Previously this same R10 Match Pistol pellet averaged 554 f.p.s. the spread went from 539 to 567 for a difference of 28 f.p.s.
Sig Match Ballistic Alloy
With the current top hat setting Sig Match Ballistic Alloy pellets averaged 650 f.p.s. with an 8 f.p.s. spread from 646 to 654 f.p.s.
With the previous setting the same pellet averaged 634 f.p.s. and the spread went from 621 to 642 f.p.s. That’s a difference of 21 f.p.s.
The performance of the Edge is now much more uniform. All four pellets only varied by 8 f.p.s. through their 10-shot strings. Now, if I can get a decent shot string from the rifle, I will be very pleased.
Back to the Basics
To finish the test I went back to the RWS Basic pellet again. This will determine the useful shot count for this top hat setting. At this point in the test I had already fired 43 shots because I threw out the first shot with Basics and in the string of Finale Match Lights I dismissed the first shot, and there was one other shot that didn’t register. So the first shot with Basics this time was number 44.
This string averaged 558 f.p.s., so it’s 17 f.p.s slower than the first string. The spread went from 554 to 565, which is a difference of 11 f.p.s. We now have fired 53 shots.
The next string of Basics averaged 564 f.p.s. The low was 561 and the high was 573 f.p.s., for a difference of 12 f.p.s. And now there are 63 shots on the fill.
I’m not going to give you the average for the next string of Basics because the rifle went off the regulator at shot number 70. Therefore there were a total of 69 good shots from one fill on this setting of the top hat. Compare that to the 106 shots I got in the previous test. I had expected something like this. But let’s now look at the final shots that are off the reg.
70…….590 Fell off the regulator
A lot fewer shots remained after the regulator stopped working this time than last time — 25 shots remained in this test compared to 68 shots remaining until the air was exhausted to the point that the velocity for both tests dropped under 520 f.p.s.
I think with further adjustment of the top hat that even fewer shots will remain when the rifle falls off the regulator.
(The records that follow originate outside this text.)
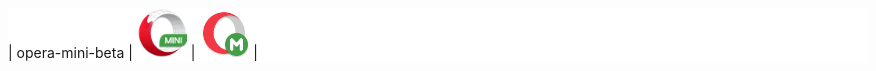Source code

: | opera-mini-beta | <img src="../icons/opera-mini-beta.png" alt="opera-mini-beta" width="50"> |  <img src="../icons/opera-mini-beta.svg" alt="opera-mini-beta" width="50"> |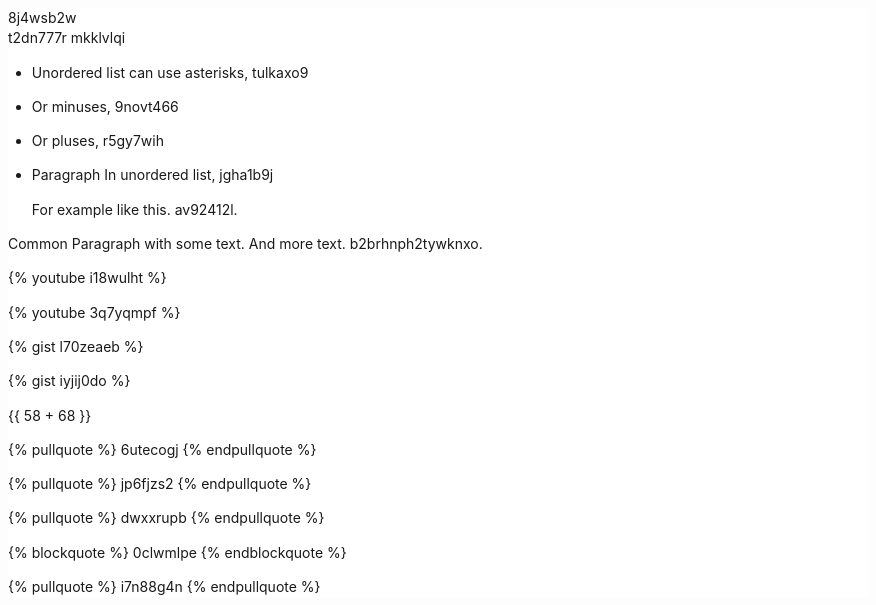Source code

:   8j4wsb2w  
   t2dn777r
   mkklvlqi

* Unordered list can use asterisks, tulkaxo9
- Or minuses, 9novt466
+ Or pluses, r5gy7wih
- Paragraph In unordered list, jgha1b9j

  For example like this. av92412l.

Common Paragraph with some text.
And more text. b2brhnph2tywknxo.

{% youtube i18wulht %}

{% youtube 3q7yqmpf %}

{% gist l70zeaeb %}

{% gist iyjij0do %}

{{ 58 + 68 }}

{% pullquote %}
6utecogj
{% endpullquote %}

{% pullquote %}
jp6fjzs2
{% endpullquote %}

{% pullquote %}
dwxxrupb
{% endpullquote %}

{% blockquote %}
0clwmlpe
{% endblockquote %}

{% pullquote %}
i7n88g4n
{% endpullquote %}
To get there I think the top hat needs to be turned down a small amount — perhaps a quarter turn.
On the other hand, there are more than 60 good shots per fill at the current setting. Looking at today’s data I see 69 good shots with Basics. Taking the average of the three strings I was able to record, I get an average of 566 f.p.s. for the 7-grain Basic pellet. The low was 554 and the high was 579 — a difference of 25 f.p.s. That’s better than last time and I think I can tweak it to be even better. But I won’t. Instead I will proceed to the first accuracy test with the top hat set where it is, and I will shoot no more than 60 shots per fill.
Adjusting the Edge top hat the way Ton Jones tells us is one of the bigger secrets of successfully managing the rifle. Another big one is to use two of the metric 007 o-rings around the valve stem under the top hat. That seems to save a lot of air, though I may discover by tweaking the top hat more that I can save even a little more air. Time will tell, but accuracy comes next.